**Work instruction:** Identify each line in the material below that contains the string "Ballon", and copy those lines. Case counts: match capital and lowercase letters precisely.

+ + + + +

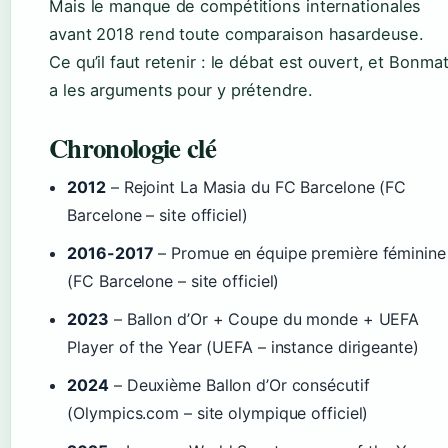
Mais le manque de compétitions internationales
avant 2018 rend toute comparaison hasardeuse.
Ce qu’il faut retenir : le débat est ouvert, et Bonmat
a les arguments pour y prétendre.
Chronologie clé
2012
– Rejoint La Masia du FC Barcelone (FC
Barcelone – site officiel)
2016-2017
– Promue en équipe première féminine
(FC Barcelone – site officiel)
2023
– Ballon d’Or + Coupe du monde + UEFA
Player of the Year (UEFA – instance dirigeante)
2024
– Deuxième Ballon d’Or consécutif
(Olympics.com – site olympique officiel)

+ + + + +

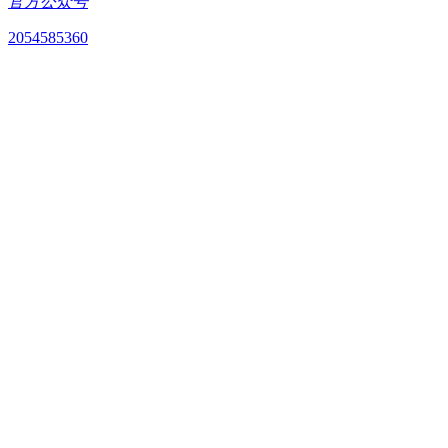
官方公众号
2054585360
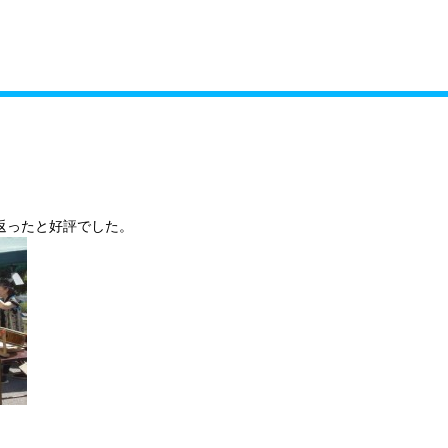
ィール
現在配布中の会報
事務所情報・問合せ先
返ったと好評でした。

+ + + + +

**Solution to this task:**
– Ballon d’Or + Coupe du monde + UEFA
– Deuxième Ballon d’Or consécutif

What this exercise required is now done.